Recent surveys make the generational angle explicit. Surveys show that only about 54% of Gen Z Americans (ages 12-26) feel they get enough sleep on an average weekday, while nearly 40% of Gen Z and Millennials in Canada report that financial worries are harming their sleep and mental health. The reasons go far beyond “too much TikTok”: financial precarity, pandemic disruptions, and a world of gig work and constant surveillance leave young people disproportionately restless. What looks like a generation “choosing” late nights and fractured circadian rhythms is often just the embodiment of structural pressures such as student debt, housing insecurity, and precarious labor that make efficient rest nearly impossible. In that sense, Gen Z isn’t uniquely bad at sleep; they are simply the most visible evidence demonstrating how uneven rest is distributed in a society that still insists sleep should be a matter of personal discipline.
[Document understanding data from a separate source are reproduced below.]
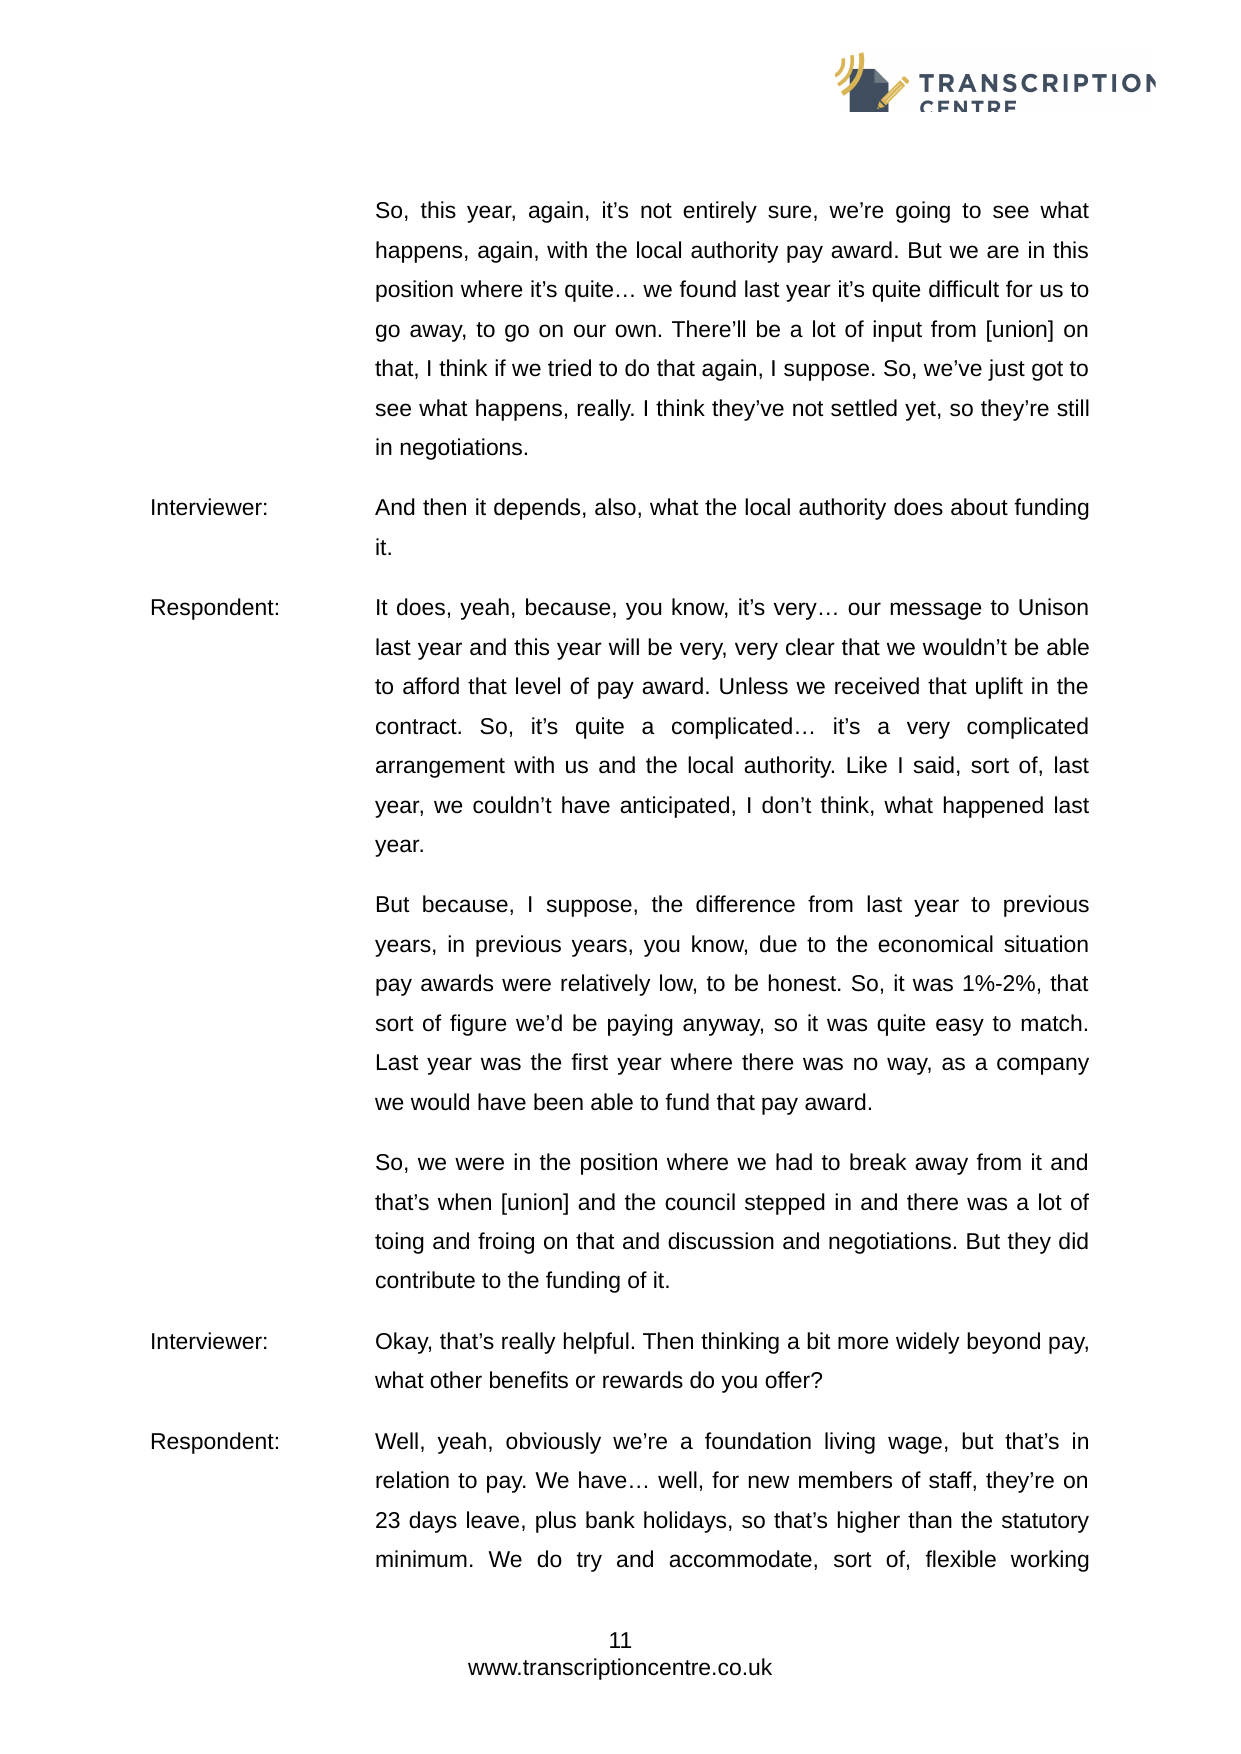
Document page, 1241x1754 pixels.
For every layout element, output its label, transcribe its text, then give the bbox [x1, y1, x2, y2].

text So, we were in the position where we had to break away from it and that’s when [union] and the council stepped in and there was a lot of toing and froing on that and discussion and negotiations. But they did contribute to the funding of it. [150, 1149, 1090, 1294]
text Interviewer: And then it depends, also, what the local authority does about funding it. [150, 494, 1090, 560]
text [150, 1428, 1090, 1572]
text But because, I suppose, the difference from last year to previous years, in previous years, you know, due to the economical situation pay awards were relatively low, to be honest. So, it was 1%-2%, that sort of figure we’d be paying anyway, so it was quite easy to match. Last year was the first year where there was no way, as a company we would have been able to fund that pay award. [150, 891, 1090, 1115]
text Interviewer: Okay, that’s really helpful. Then thinking a bit more widely beyond pay, what other benefits or rewards do you offer? [150, 1328, 1090, 1394]
picture [834, 52, 1156, 112]
text Respondent: It does, yeah, because, you know, it’s very… our message to Unison last year and this year will be very, very clear that we wouldn’t be able to afford that level of pay award. Unless we received that uplift in the contract. So, it’s quite a complicated… it’s a very complicated arrangement with us and the local authority. Like I said, sort of, last year, we couldn’t have anticipated, I don’t think, what happened last year. [150, 594, 1090, 857]
text So, this year, again, it’s not entirely sure, we’re going to see what happens, again, with the local authority pay award. But we are in this position where it’s quite… we found last year it’s quite difficult for us to go away, to go on our own. There’ll be a lot of input from [union] on that, I think if we tried to do that again, I suppose. So, we’ve just got to see what happens, really. I think they’ve not settled yet, so they’re still in negotiations. [150, 197, 1090, 460]
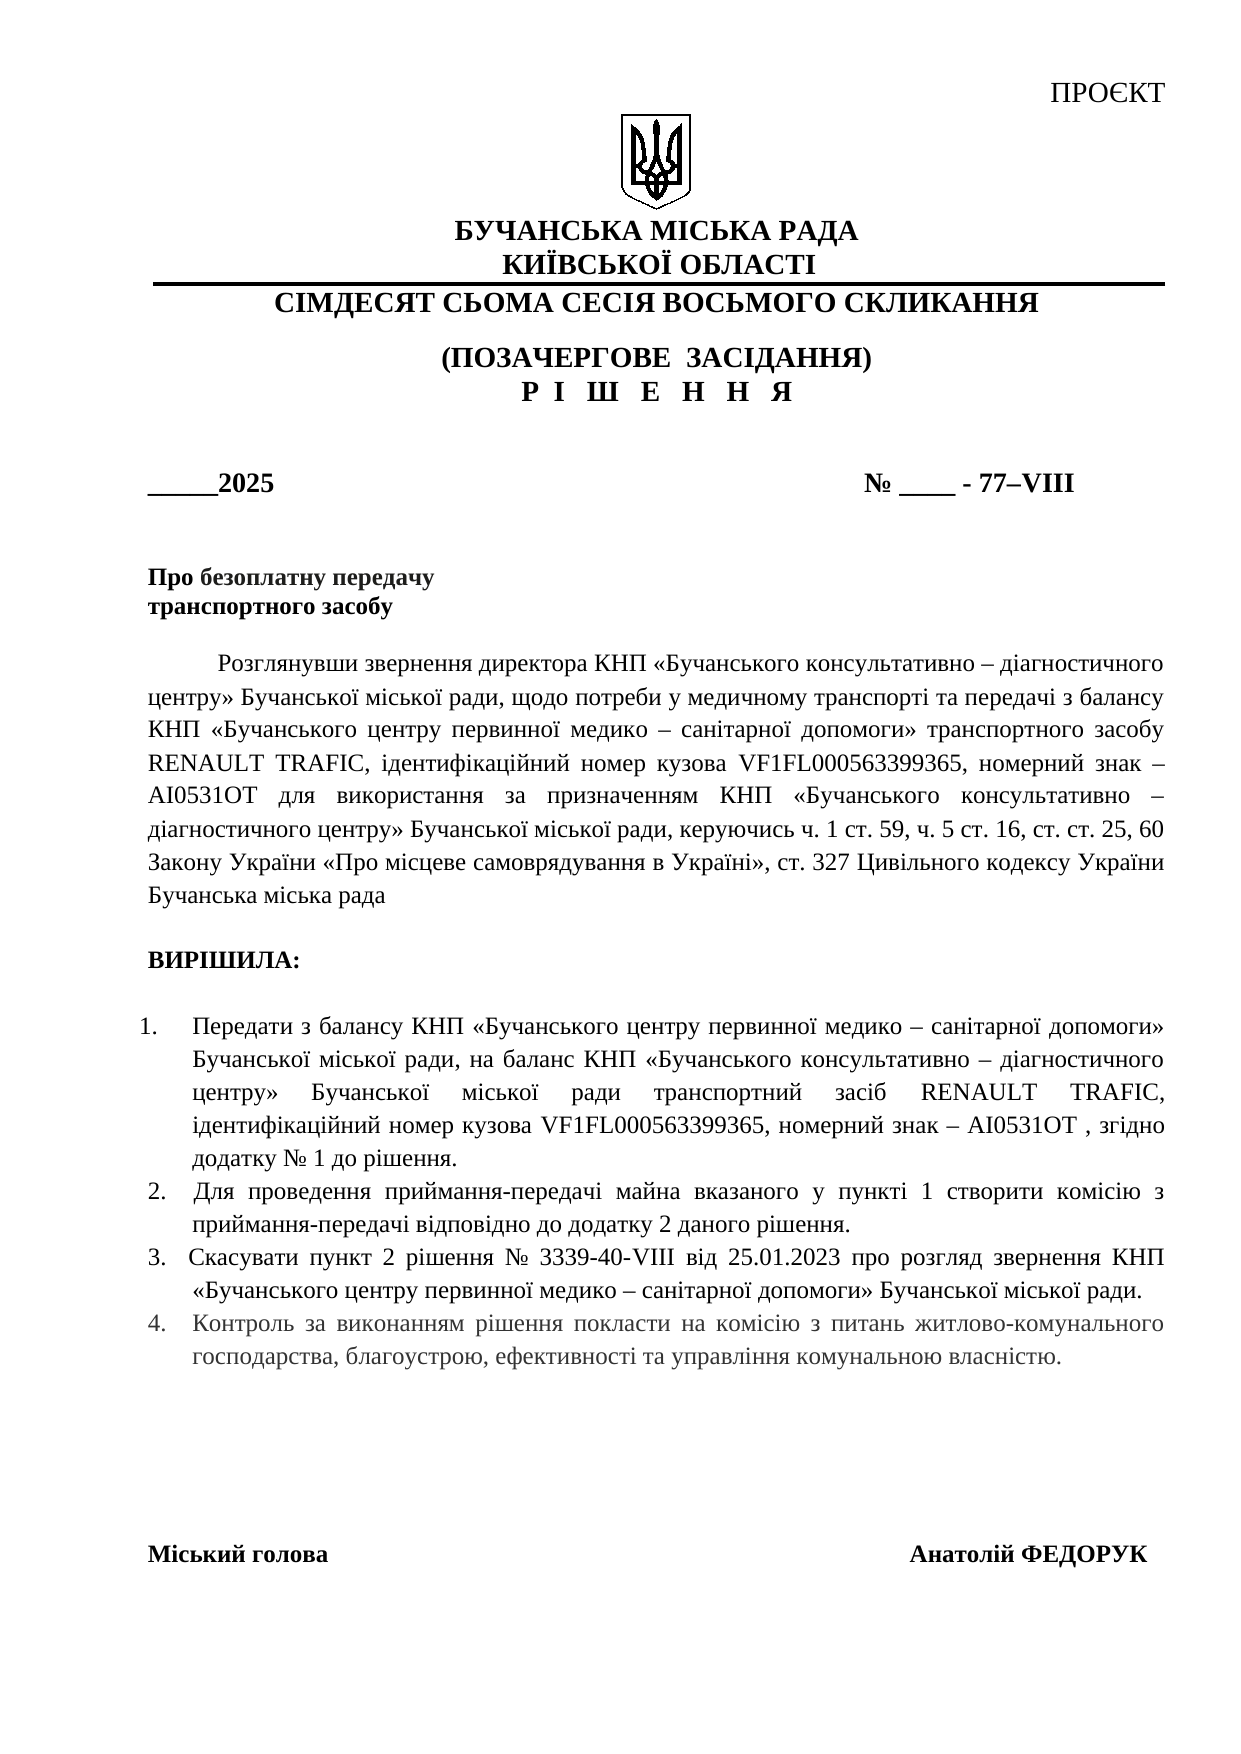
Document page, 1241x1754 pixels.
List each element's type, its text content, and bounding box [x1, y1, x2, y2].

text _____2025 № ____ - 77–VІIІ [148, 466, 1165, 499]
list 2. Для проведення приймання-передачі майна вказаного у пункті 1 створити комісію з приймання-передачі відповідно до додатку 2 даного рішення. [148, 1176, 1165, 1238]
text Міський голова Анатолій ФЕДОРУК [148, 1539, 1165, 1568]
list Передати з балансу КНП «Бучанського центру первинної медико – санітарної допомоги» Бучанської міської ради, на баланс КНП «Бучанського консультативно – діагностичного центру» Бучанської міської ради транспортний засіб RENAULT TRAFIC, ідентифікаційний номер кузова VF1FL000563399365, номерний знак – АІ0531ОТ , згідно додатку № 1 до рішення. [139, 1011, 1165, 1172]
text КИЇВСЬКОЇ ОБЛАСТІ [153, 247, 1165, 282]
text БУЧАНСЬКА МІСЬКА РАДА [148, 213, 1165, 247]
text (ПОЗАЧЕРГОВЕ ЗАСІДАННЯ) [148, 341, 1165, 374]
text ПРОЄКТ [148, 75, 1165, 108]
text СІМДЕСЯТ СЬОМА СЕСІЯ ВОСЬМОГО СКЛИКАННЯ [148, 286, 1165, 319]
list Контроль за виконанням рішення покласти на комісію з питань житлово-комунального господарства, благоустрою, ефективності та управління комунальною власністю. [148, 1308, 1165, 1370]
text Р І Ш Е Н Н Я [148, 374, 1165, 408]
text Про безоплатну передачу [148, 562, 1165, 591]
text Розглянувши звернення директора КНП «Бучанського консультативно – діагностичного центру» Бучанської міської ради, щодо потреби у медичному транспорті та передачі з балансу КНП «Бучанського центру первинної медико – санітарної допомоги» транспортного засобу RENAULT TRAFIC, ідентифікаційний номер кузова VF1FL000563399365, номерний знак – АІ0531ОТ для використання за призначенням КНП «Бучанського консультативно – діагностичного центру» Бучанської міської ради, керуючись ч. 1 ст. 59, ч. 5 ст. 16, ст. ст. 25, 60 Закону України «Про місцеве самоврядування в Україні», ст. 327 Цивільного кодексу України Бучанська міська рада [148, 648, 1165, 908]
list 3. Скасувати пункт 2 рішення № 3339-40-VIII від 25.01.2023 про розгляд звернення КНП «Бучанського центру первинної медико – санітарної допомоги» Бучанської міської ради. [148, 1242, 1165, 1304]
text транспортного засобу [148, 591, 1165, 620]
text ВИРІШИЛА: [148, 945, 1165, 974]
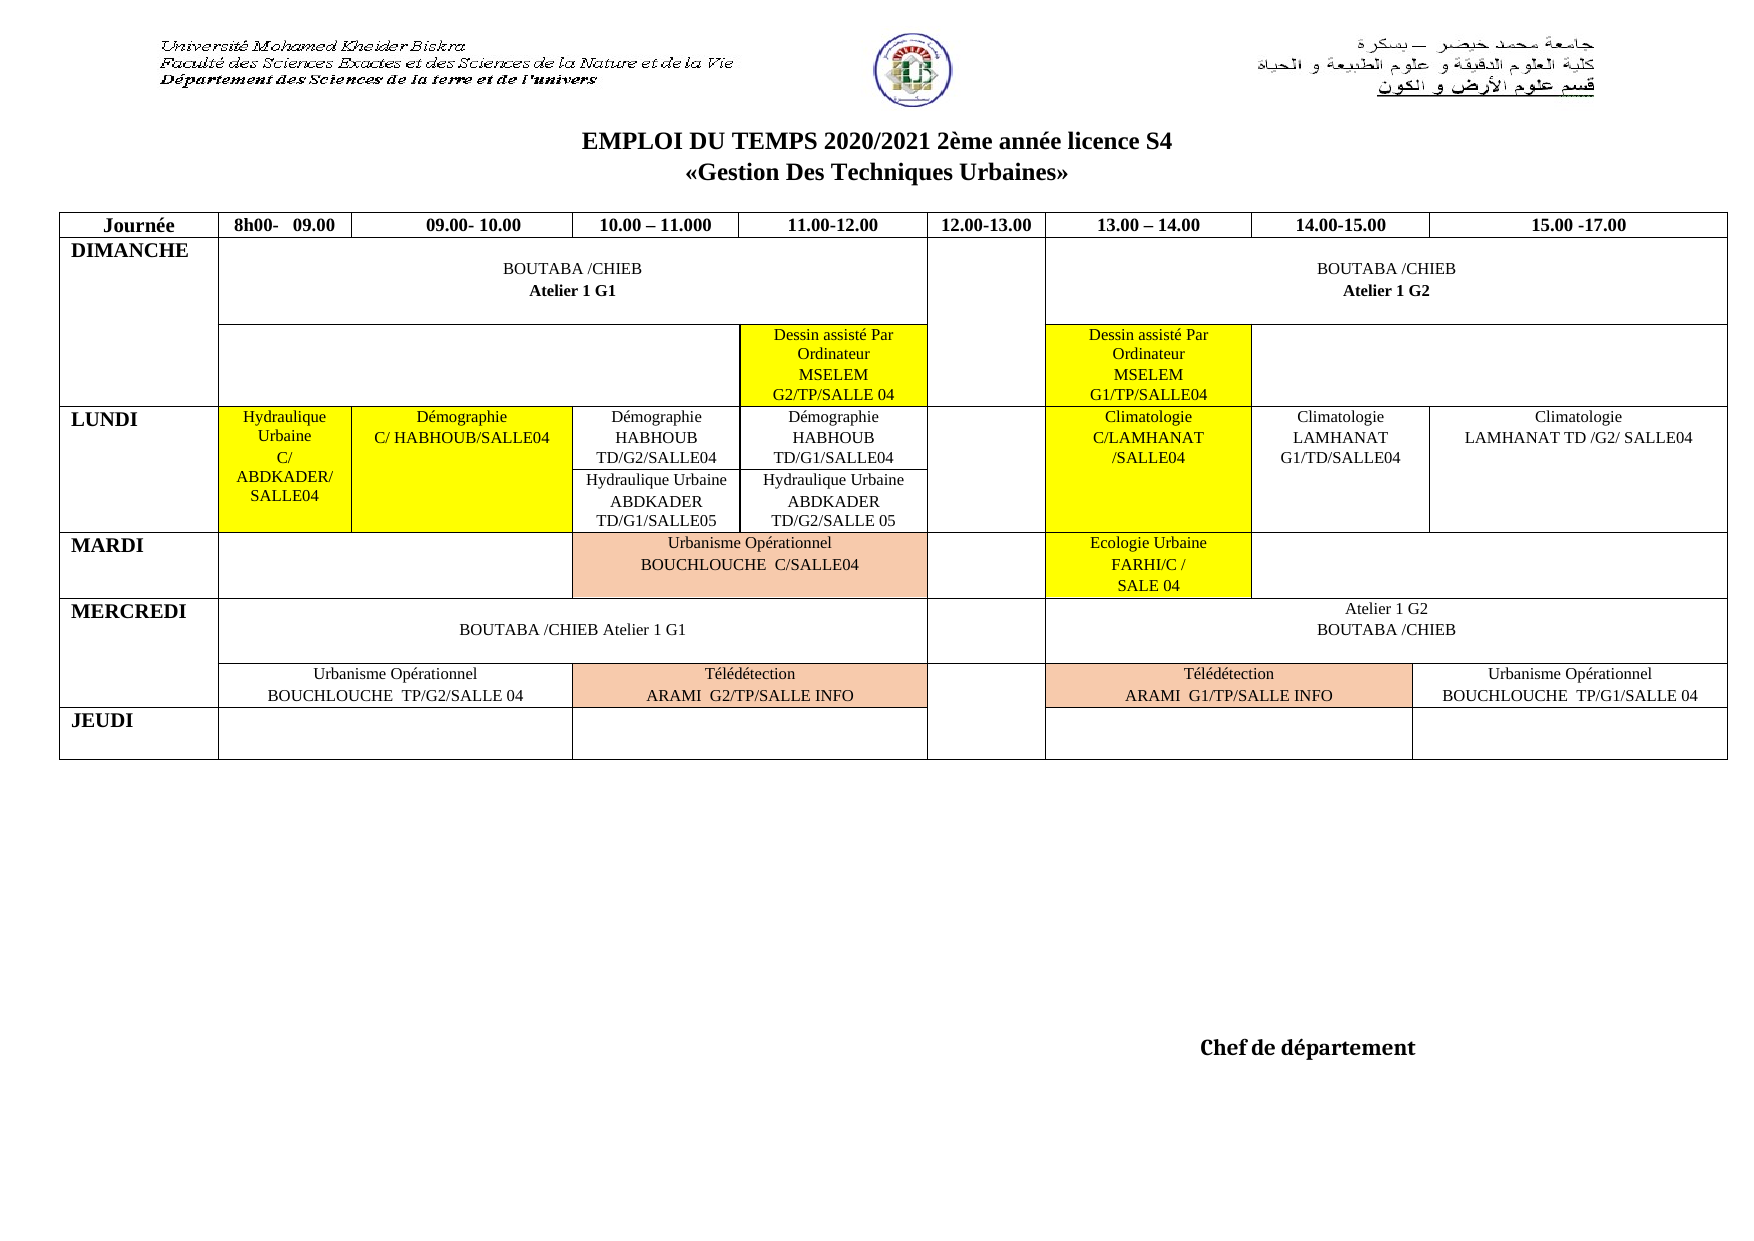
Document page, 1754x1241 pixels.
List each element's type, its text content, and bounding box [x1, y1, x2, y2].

table_cell BOUTABA /CHIEB Atelier 1 G1 [219, 599, 927, 663]
table_cell BOUTABA /CHIEB Atelier 1 G1 [219, 238, 927, 323]
table_cell Télédétection ARAMI G2/TP/SALLE INFO [573, 664, 927, 707]
table_cell [219, 708, 572, 759]
table_header 13.00 – 14.00 [1046, 213, 1251, 237]
table_cell Dessin assisté Par Ordinateur MSELEM G2/TP/SALLE 04 [741, 325, 927, 406]
table_cell [928, 533, 1045, 597]
table_cell [1252, 533, 1727, 597]
table_cell Démographie C/ HABHOUB/SALLE04 [352, 407, 572, 532]
table_cell [928, 599, 1045, 663]
table_cell Hydraulique Urbaine ABDKADER TD/G2/SALLE 05 [741, 470, 927, 532]
table_cell [928, 407, 1045, 532]
table_cell [573, 708, 927, 759]
table_cell Ecologie Urbaine FARHI/C / SALE 04 [1046, 533, 1251, 597]
table_header 14.00-15.00 [1252, 213, 1429, 237]
table_cell Dessin assisté Par Ordinateur MSELEM G1/TP/SALLE04 [1046, 325, 1251, 406]
table_cell Hydraulique Urbaine ABDKADER TD/G1/SALLE05 [573, 470, 739, 532]
table_header 10.00 – 11.000 [573, 213, 738, 237]
table_cell [219, 533, 572, 597]
table_header 15.00 -17.00 [1430, 213, 1727, 237]
table_cell Hydraulique Urbaine C/ABDKADER/SALLE04 [219, 407, 351, 532]
table_cell [1252, 325, 1727, 406]
table_cell Urbanisme Opérationnel BOUCHLOUCHE TP/G1/SALLE 04 [1413, 664, 1727, 707]
table_cell Climatologie LAMHANAT TD /G2/ SALLE04 [1430, 407, 1727, 532]
table_header 09.00- 10.00 [352, 213, 572, 237]
table_cell MARDI [60, 533, 218, 597]
table_cell [219, 325, 739, 406]
table_cell LUNDI [60, 407, 218, 532]
table_header 11.00-12.00 [739, 213, 927, 237]
table_cell Démographie HABHOUB TD/G2/SALLE04 [573, 407, 739, 469]
text EMPLOI DU TEMPS 2020/2021 2ème année licence S4 [59, 126, 1695, 155]
table_cell [1046, 708, 1412, 759]
table_cell Atelier 1 G2 BOUTABA /CHIEB [1046, 599, 1727, 663]
table_cell Climatologie C/LAMHANAT /SALLE04 [1046, 407, 1251, 532]
table_cell Urbanisme Opérationnel BOUCHLOUCHE C/SALLE04 [573, 533, 927, 597]
table_cell BOUTABA /CHIEB Atelier 1 G2 [1046, 238, 1727, 323]
table_cell Démographie HABHOUB TD/G1/SALLE04 [741, 407, 927, 469]
table_cell JEUDI [60, 708, 218, 759]
table_cell MERCREDI [60, 599, 218, 707]
table_cell Climatologie LAMHANAT G1/TD/SALLE04 [1252, 407, 1429, 532]
table_header Journée [60, 213, 218, 237]
table_cell DIMANCHE [60, 238, 218, 406]
table_cell Urbanisme Opérationnel BOUCHLOUCHE TP/G2/SALLE 04 [219, 664, 572, 707]
table_cell [928, 238, 1045, 406]
table_header 12.00-13.00 [928, 213, 1045, 237]
table_cell Télédétection ARAMI G1/TP/SALLE INFO [1046, 664, 1412, 707]
table_cell [928, 664, 1045, 759]
table_cell [1413, 708, 1727, 759]
text «Gestion Des Techniques Urbaines» [59, 157, 1695, 186]
picture [148, 26, 1607, 111]
table_header 8h00- 09.00 [219, 213, 351, 237]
I know this script because I’ve been cast in it. I’ve tried aromatherapy, crystals, not scrolling in bed, meditation, giving up caffeine and nicotine after 1 p.m., the list is endless. I even got a watch that tracks my sleep for my birthday. But no matter what I do, my sleeping grades always hover in the seventies, because in addition to being an insomniac, my walls are thin, my rent is high, and the city never shuts up. Psychologist Aric Prather’s research confirms what I already feel in my bones: poorer material conditions mean poorer sleep. But the cultural script still frames exhaustion as a personal failure. As anthropologist Matthew J Wolf-Meyer warns, the very invention of a rigid sleep norm turns rest into a test of character; one you’re bound to fail if your circumstances don’t fit the mold. Historian A. Roger Ekirch reminds us that sleep wasn’t always this way. Before capitalism sanded it down to eight identical hours, it was once flexible and communal. And as art critic and essayist Jonathan Crary observes, even our failures at sleep are now folded back into systems of surveillance and optimization, as if the unconscious itself could be turned into a report card.
This means that every time I wake up groggy, ashamed by another failed night or from the chemical hangover of Seroquel, I’m not just failing myself, I’m failing a social fantasy. And what’s more exhausting than that?